Data analysis

Quantification is the passage that transforms a set of NMR spectra into a data matrix. This task can be performed following two complementary routes: either by resolving the signal forest assigning each (or most) of them to the proper metabolite – this implies that we “a priori” assume to know which molecule can be present in the mixture – and measuring the intensities of the specific peaks of interest (targeted analysis), or by processing the spectra “as they are” regardless to any other consideration and relying on the correlation structures embedded in the ¹H 1D spectrum due to its intrinsic redundancy (pattern recognition).

This latter strategy is performed on the whole set of spectra at once and requires a series of automatic, or semi-automatic steps that can include peak alignment and then discretization by subdividing the spectral range in small fractions (bucketing or binning). The result is a data matrix that embeds all the information included in the spectra, but whose variables (spectral intervals) do not have a direct metabolic meaning: multivariate data analysis is then applied for variable reduction to unravel the structural and metabolic relationships subtended by the spectra. Scheme of data analysis for NMR-based metabolomics

Both targeted analysis and pattern recognition method require the assignment of the resonance signals to their source metabolites in work flow. This procedure needs the operator's skill, that can be based on a large set of 2D NMR techniques, (bidimensional homonuclear spectroscopy, like COrrelation SpectroscopY (COSY) and TOtal Correlation SpectroscopY (TOCSY) experiments or bidimensional heteronuclear spectroscopy like Heteronuclear Single Quantum Coherence (HSQC) or heteronuclear Multiple Bond Correlation (HMBC)), on reference spectra, on literature data.

One more available tool is given by Statistical Total Correlation Spectroscopy (STOCSY): variables from the unsupervised matrix are correlated pairwise and the correlation coefficients are arranged in a correlation matrix. The strongest correlations are due to signals belonging to the same molecules.

The variables of the data matrix yielded by supervised analysis are the real concentrations of the detected metabolites, and the application of multivariate methods can directly lead to the understanding of the metabolic system under study.

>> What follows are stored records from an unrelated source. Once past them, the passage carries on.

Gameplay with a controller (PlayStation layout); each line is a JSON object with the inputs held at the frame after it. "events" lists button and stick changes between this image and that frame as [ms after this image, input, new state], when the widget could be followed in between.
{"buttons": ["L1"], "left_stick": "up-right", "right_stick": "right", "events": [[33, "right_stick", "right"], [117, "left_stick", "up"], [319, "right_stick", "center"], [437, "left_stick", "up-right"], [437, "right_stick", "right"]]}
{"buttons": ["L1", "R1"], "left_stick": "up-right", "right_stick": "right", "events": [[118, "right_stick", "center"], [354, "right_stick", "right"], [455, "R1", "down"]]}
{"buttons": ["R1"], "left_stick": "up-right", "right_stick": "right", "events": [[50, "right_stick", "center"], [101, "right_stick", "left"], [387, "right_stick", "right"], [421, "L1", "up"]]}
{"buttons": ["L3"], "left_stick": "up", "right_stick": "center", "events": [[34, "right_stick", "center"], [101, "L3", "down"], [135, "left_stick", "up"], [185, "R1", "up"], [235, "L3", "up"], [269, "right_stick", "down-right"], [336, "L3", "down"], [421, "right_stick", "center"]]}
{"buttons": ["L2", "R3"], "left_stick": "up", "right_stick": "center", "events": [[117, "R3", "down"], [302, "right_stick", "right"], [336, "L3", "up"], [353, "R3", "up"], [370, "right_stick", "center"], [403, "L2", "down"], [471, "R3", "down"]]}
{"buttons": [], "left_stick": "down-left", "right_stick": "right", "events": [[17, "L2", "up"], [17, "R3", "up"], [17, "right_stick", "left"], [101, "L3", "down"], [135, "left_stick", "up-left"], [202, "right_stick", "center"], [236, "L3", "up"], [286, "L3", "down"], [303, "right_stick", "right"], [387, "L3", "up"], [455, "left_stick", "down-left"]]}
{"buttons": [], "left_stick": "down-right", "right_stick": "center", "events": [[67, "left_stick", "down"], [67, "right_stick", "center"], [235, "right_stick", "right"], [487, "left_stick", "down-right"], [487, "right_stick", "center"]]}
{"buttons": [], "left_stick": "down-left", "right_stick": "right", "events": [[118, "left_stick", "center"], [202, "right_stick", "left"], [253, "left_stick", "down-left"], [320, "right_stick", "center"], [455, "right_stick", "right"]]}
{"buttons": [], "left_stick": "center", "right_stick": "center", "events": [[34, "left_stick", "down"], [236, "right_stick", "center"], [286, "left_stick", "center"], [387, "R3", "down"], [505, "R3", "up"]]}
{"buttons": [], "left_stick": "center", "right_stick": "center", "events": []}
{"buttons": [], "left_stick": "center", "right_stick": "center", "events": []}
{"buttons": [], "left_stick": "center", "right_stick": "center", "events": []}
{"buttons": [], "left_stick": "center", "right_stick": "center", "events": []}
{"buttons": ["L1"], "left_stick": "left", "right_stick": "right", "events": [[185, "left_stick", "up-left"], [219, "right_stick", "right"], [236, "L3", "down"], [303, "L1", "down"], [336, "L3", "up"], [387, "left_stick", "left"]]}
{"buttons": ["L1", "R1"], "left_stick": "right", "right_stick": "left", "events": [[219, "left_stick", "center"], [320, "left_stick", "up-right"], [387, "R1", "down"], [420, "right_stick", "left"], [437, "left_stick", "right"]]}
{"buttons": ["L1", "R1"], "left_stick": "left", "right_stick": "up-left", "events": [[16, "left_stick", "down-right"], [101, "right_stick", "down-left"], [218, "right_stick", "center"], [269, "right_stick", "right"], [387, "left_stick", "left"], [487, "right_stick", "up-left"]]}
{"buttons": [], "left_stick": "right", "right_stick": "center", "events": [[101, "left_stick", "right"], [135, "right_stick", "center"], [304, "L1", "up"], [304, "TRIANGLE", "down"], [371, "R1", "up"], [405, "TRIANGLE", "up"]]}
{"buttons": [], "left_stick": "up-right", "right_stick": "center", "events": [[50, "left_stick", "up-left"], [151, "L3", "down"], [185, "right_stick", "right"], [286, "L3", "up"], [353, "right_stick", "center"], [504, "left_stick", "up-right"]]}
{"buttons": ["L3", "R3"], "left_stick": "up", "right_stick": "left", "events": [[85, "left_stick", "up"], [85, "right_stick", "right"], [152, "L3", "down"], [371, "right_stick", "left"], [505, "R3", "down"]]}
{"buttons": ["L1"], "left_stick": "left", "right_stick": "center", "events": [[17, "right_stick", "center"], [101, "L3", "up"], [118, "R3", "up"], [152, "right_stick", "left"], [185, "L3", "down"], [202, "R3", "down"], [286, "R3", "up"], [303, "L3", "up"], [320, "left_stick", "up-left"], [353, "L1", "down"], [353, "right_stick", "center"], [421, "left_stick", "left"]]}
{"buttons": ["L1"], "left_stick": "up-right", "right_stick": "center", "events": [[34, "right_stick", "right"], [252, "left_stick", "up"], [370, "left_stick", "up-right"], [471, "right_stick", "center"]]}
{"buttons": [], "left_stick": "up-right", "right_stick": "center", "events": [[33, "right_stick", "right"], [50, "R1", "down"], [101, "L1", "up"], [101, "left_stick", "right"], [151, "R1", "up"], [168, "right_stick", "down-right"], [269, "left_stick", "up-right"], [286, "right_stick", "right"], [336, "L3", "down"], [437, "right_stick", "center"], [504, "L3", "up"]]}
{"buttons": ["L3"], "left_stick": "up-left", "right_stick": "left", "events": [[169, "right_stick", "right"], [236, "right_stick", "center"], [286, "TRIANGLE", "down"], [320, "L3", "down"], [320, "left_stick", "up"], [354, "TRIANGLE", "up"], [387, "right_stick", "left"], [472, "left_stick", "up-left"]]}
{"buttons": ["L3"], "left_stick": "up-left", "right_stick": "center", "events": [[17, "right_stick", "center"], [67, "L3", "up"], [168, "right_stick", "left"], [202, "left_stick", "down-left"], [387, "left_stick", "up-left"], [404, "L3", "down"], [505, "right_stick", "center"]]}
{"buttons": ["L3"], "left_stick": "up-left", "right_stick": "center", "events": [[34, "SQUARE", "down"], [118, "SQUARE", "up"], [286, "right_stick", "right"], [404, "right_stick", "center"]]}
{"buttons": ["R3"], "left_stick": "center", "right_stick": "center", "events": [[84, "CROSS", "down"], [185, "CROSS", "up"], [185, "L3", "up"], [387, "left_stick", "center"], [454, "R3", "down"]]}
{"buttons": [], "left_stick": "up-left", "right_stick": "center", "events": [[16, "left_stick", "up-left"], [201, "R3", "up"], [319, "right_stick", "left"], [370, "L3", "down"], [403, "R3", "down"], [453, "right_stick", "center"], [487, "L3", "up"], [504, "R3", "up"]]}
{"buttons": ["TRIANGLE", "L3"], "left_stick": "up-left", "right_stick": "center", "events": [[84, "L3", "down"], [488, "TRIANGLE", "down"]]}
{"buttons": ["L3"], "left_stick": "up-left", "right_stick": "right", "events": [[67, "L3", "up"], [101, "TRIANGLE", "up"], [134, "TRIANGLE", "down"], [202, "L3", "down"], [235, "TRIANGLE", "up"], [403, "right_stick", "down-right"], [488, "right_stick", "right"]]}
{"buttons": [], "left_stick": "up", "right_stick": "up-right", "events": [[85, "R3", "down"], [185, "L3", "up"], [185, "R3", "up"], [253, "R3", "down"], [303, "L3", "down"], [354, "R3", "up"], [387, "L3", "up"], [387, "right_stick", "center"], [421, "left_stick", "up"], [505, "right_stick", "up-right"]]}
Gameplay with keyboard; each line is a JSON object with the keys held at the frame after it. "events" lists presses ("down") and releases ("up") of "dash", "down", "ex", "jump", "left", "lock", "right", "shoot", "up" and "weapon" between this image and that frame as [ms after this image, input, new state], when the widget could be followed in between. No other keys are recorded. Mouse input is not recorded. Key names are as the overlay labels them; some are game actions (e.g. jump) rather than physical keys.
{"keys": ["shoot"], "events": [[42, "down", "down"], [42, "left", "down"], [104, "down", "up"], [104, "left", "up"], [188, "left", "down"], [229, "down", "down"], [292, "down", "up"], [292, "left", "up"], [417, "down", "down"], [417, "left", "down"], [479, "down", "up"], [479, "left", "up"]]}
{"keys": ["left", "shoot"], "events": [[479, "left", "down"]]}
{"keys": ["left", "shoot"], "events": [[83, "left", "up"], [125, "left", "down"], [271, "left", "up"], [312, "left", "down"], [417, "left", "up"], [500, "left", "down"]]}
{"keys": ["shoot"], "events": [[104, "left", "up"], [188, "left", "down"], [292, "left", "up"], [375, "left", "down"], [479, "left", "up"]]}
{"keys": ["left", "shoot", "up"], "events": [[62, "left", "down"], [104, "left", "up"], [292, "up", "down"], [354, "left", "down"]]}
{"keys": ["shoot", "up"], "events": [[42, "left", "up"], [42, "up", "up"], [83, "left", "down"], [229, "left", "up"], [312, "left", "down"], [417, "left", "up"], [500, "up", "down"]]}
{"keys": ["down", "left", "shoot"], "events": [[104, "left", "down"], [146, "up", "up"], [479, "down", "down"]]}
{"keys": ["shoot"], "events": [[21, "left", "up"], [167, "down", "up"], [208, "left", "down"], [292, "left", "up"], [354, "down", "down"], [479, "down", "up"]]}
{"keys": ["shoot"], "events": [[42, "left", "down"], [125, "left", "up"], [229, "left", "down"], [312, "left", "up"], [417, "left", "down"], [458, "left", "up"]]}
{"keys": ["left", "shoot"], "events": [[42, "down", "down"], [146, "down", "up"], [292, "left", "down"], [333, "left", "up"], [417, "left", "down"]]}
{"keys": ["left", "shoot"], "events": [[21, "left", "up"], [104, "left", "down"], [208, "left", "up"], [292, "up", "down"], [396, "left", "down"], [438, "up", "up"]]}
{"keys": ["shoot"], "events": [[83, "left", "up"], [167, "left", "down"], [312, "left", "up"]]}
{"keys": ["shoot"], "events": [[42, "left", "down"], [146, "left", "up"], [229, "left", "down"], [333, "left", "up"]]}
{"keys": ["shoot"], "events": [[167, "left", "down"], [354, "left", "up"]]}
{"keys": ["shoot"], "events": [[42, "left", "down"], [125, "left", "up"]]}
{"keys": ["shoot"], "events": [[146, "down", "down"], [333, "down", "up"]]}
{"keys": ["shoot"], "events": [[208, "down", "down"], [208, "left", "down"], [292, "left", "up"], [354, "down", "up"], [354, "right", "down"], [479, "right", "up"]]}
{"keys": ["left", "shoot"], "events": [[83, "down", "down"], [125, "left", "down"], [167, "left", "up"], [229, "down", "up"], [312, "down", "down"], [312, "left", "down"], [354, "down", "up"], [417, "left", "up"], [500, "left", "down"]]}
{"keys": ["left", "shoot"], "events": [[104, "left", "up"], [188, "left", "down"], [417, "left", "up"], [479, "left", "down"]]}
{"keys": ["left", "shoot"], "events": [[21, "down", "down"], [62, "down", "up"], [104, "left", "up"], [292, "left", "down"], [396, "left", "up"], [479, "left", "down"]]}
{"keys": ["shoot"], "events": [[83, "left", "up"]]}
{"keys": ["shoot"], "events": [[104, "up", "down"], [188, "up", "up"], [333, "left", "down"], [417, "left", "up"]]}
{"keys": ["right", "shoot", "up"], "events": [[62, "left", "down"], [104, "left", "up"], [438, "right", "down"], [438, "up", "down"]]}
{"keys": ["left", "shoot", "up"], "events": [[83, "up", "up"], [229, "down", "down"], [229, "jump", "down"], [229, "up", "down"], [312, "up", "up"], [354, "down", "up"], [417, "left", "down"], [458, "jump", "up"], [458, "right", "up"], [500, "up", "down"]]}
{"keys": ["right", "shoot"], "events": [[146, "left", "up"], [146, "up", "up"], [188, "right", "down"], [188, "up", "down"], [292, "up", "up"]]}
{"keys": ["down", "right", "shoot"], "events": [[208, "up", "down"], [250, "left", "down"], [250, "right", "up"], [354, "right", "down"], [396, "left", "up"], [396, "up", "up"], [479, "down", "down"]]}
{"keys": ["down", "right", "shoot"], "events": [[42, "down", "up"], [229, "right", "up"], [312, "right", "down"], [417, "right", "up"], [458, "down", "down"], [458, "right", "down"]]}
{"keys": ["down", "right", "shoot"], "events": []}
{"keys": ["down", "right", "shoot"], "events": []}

Both the targeted analysis and the pattern recognition method contribute to provide the metabolic profiles of the system and to detect the biomarkers that characterize the biological processes occurring in it.

After these steps, multivariate techniques are applied for detection – in a unsupervised way to pick out intrinsic correlations in the data field and/or the presence of outliers (commonly by Principal Component Analysis, PCA, as first) or else supervised against known external variables (like with Partial Least Squares Analysis, PLS, Orthogonal-PLS, Multiple Correspondence Analysis, MCA) or for classification (PLS, SIMCA, multiway analysis etc.)